424 Ponus Ridge
The history of the Ponus Ridge Chapel begins in 1902 when a group from the Ponus Ridge area began to hold church services and a Sunday school in a butcher shop on Davenport Ridge.
In 1907, the group formally organized as the Ponus Street Union Chapel, a non-denominational Christian group. In their first meeting, a building committee was created to find land and build a dedicated meeting space. Both Levi S. Weed and Charles E. Hubbell sold a part of their land to the committee for $1. In total the parcel was 25′ by 100′. The chapel itself was designed by Charles E. Hubbell and Charles A. Luckhurst both Ponus Ridge residents and architects. The stone came from local farms, predominantly from the Thurton farm across the street.
Two hundred people attended the chapel dedication on September 10, 1911. It quickly became the center of the community for the area. Six weddings and a funeral were held in the chapel in its first forty years. Many local fairs were hosted from the chapel. One such fair was centered around the dedication of a bell for the chapel. Edward Lawerence married Fanny Davenport and so to replace the “belle” that he was taking from the ridge, he gave the chapel a bell in return. During WWI, the chapel was used by the Ladies’ Aid Society for what is described as “Red Cross work.” This group of women is most likely the group depicted in the picture above.
By the 1930s, activities in the chapel had slowed down. The advent of the automobile made it easier to travel to larger churches. Eventually the chapel offered only a single service each year, which in turn was discontinued. Despite this, it remained a center of the community holding holiday parties, dances, and tag sales, as well as an art class every Saturday morning.

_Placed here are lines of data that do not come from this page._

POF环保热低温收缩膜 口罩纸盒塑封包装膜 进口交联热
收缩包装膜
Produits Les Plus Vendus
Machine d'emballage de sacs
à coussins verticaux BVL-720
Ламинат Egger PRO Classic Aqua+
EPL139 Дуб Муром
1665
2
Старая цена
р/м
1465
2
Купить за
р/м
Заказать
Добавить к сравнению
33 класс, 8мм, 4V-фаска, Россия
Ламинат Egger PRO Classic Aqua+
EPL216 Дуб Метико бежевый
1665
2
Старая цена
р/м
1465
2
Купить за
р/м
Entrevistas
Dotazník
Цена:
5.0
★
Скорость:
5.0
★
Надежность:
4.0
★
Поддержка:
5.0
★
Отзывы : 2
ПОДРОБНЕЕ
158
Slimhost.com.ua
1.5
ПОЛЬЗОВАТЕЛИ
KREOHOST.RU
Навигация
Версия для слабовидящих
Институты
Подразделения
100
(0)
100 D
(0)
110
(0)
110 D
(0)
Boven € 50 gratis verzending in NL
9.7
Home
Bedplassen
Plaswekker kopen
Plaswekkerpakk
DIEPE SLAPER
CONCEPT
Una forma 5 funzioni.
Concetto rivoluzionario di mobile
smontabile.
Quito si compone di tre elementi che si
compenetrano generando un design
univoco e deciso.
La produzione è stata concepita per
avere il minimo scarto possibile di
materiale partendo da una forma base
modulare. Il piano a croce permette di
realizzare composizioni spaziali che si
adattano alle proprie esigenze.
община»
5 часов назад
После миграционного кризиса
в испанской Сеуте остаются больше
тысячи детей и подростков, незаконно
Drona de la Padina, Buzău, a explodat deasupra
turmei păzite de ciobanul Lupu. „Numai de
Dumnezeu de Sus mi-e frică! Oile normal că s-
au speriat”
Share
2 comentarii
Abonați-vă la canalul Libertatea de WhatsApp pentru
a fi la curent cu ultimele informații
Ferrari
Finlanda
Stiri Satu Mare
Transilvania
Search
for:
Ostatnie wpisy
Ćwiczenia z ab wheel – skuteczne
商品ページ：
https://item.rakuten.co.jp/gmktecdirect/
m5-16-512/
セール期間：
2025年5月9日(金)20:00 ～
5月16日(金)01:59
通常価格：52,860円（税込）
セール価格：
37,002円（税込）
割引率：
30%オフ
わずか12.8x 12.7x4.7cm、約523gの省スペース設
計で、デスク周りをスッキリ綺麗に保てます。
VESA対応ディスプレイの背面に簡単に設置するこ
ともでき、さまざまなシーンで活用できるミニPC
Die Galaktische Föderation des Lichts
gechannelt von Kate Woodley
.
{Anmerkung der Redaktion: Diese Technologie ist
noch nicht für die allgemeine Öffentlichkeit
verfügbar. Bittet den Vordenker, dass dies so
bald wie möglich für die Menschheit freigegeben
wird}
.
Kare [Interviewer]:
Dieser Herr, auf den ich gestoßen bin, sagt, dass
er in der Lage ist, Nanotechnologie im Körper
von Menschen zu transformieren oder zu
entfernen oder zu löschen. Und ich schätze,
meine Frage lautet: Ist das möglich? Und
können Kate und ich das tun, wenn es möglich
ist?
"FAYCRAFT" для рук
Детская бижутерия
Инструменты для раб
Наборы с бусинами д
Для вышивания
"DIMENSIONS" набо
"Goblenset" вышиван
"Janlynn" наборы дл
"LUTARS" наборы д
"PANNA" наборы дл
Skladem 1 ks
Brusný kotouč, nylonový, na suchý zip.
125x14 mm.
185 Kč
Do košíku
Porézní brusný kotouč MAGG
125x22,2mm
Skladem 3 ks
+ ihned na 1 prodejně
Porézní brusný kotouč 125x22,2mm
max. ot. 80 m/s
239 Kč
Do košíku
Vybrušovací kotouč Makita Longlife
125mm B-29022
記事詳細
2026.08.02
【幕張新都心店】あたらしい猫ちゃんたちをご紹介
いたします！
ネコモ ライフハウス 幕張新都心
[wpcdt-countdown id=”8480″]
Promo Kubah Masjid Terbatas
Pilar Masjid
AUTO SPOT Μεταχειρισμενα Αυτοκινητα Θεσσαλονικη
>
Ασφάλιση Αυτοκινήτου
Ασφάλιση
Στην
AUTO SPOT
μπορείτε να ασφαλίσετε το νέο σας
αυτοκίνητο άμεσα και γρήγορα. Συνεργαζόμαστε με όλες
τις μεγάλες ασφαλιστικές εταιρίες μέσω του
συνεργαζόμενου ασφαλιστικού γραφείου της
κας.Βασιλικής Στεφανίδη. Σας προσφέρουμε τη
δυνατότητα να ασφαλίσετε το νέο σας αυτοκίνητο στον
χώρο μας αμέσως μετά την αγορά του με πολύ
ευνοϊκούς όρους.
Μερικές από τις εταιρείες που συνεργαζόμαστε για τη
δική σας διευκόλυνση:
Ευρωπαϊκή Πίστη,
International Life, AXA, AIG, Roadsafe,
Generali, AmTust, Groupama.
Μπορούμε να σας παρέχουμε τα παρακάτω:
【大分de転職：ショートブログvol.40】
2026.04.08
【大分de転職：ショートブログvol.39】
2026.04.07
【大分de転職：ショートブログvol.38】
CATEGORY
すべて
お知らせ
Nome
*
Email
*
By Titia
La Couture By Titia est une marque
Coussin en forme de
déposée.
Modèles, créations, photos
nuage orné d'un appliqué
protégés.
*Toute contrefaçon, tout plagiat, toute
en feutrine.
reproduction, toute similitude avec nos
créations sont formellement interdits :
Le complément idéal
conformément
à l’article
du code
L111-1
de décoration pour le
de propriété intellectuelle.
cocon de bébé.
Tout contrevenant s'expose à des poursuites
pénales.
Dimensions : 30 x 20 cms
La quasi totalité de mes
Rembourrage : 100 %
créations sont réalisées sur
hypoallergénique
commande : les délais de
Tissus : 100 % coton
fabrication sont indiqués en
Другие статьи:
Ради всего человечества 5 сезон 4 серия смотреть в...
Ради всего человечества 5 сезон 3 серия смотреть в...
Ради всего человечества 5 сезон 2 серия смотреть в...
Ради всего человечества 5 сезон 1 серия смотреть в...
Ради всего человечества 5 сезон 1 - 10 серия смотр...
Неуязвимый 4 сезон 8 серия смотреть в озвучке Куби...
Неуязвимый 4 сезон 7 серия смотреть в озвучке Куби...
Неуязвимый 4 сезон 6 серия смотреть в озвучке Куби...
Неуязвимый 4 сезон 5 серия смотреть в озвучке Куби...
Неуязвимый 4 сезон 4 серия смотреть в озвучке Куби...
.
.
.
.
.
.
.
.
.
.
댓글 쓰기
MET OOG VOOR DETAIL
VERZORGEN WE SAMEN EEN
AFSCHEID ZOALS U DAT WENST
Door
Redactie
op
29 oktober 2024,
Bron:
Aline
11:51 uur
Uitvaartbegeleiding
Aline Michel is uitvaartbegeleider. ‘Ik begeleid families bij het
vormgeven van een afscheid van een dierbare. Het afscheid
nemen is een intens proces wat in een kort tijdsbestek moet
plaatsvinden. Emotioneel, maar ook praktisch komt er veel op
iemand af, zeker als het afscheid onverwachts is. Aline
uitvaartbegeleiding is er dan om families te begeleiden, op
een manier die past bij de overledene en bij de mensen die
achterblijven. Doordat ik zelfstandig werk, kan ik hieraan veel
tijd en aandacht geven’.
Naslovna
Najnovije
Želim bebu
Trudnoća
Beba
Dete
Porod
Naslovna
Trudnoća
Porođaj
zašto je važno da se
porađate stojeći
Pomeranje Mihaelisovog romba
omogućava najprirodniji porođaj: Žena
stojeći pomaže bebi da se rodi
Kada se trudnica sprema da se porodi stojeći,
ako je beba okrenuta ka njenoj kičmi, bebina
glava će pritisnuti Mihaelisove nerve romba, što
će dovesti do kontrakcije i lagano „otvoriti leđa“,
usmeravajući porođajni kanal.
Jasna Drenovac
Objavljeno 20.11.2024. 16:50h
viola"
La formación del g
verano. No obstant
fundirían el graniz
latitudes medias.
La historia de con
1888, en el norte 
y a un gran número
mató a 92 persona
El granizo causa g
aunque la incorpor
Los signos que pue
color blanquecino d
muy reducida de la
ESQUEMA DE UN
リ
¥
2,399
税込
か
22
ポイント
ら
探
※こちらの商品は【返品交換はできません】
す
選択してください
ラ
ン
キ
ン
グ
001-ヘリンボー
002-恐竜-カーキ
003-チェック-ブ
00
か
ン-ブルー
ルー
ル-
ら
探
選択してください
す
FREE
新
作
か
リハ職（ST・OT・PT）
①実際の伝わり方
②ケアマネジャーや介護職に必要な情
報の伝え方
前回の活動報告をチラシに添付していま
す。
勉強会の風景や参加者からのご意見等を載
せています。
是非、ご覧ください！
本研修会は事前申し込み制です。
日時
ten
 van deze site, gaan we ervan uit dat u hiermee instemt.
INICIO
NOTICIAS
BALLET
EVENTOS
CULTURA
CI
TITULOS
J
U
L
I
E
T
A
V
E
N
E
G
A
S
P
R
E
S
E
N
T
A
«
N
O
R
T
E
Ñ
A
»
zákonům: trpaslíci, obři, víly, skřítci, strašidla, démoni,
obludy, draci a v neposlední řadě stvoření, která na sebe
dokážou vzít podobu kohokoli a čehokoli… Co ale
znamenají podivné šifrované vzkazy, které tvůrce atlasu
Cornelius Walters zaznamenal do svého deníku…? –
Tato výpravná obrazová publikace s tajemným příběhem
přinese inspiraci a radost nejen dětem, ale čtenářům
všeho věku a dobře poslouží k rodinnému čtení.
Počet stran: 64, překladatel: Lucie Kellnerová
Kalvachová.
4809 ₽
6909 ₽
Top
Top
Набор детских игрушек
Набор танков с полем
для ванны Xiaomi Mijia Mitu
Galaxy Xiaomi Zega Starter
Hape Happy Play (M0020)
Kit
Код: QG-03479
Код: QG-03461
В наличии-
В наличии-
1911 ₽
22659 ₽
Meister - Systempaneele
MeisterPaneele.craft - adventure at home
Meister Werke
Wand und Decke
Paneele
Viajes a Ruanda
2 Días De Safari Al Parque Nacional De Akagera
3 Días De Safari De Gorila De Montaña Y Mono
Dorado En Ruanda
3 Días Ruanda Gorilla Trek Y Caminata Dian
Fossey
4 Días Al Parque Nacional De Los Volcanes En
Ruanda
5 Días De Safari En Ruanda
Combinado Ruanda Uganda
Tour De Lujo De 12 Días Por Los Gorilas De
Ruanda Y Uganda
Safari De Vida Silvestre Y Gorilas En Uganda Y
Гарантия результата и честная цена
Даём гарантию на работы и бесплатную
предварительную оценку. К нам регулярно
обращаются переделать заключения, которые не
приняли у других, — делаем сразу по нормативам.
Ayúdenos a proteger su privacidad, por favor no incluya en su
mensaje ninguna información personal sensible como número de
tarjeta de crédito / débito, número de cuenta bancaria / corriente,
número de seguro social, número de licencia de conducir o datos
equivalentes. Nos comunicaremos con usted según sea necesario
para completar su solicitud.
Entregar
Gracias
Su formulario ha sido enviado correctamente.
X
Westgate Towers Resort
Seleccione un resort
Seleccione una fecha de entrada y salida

Unfortunately in the late 1940s, a fire from an adjacent field destroyed the roof and much of the interior. Luckily insurance on the building covered the damages and additional funds were raised to install a heating system, stairs, and a new basement floor. Later a kitchen and modern plumbing were added. In 1951, the chapel organization was restructured as the Ponus Ridge Chapel and Community Association. By the 1970s, however, the chapel was in disrepair and, in 2018, the property was transferred to a private owner, who restored it as a guest house.